### Given records
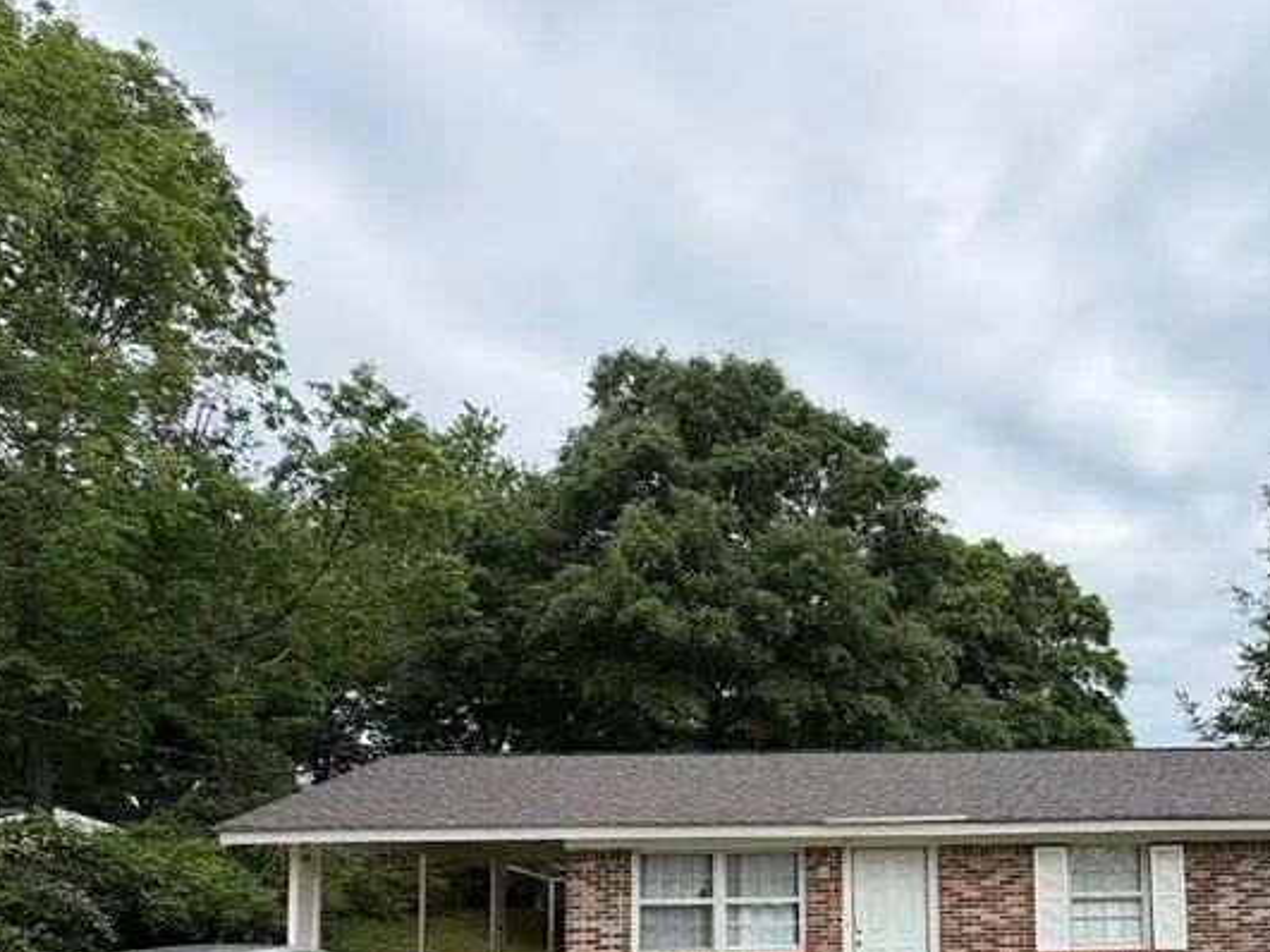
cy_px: 835
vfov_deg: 46.9
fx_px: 990
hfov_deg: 62.7
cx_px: 904
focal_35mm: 27
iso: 25
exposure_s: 1/770
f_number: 2.2
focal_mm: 2.22
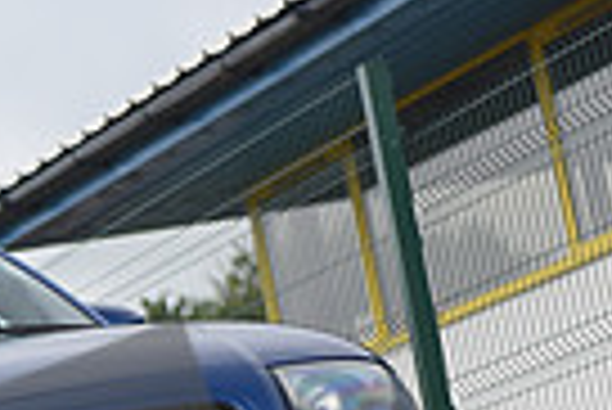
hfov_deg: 7.1
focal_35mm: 281
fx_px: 4782
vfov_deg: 4.8
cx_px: -567
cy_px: 854
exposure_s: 1/1000
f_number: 4
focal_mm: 66
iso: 450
######
Print out every record above exactly as given. Do not include the pictures.

cy_px: 835
vfov_deg: 46.9
fx_px: 990
hfov_deg: 62.7
cx_px: 904
focal_35mm: 27
iso: 25
exposure_s: 1/770
f_number: 2.2
focal_mm: 2.22
hfov_deg: 7.1
focal_35mm: 281
fx_px: 4782
vfov_deg: 4.8
cx_px: -567
cy_px: 854
exposure_s: 1/1000
f_number: 4
focal_mm: 66
iso: 450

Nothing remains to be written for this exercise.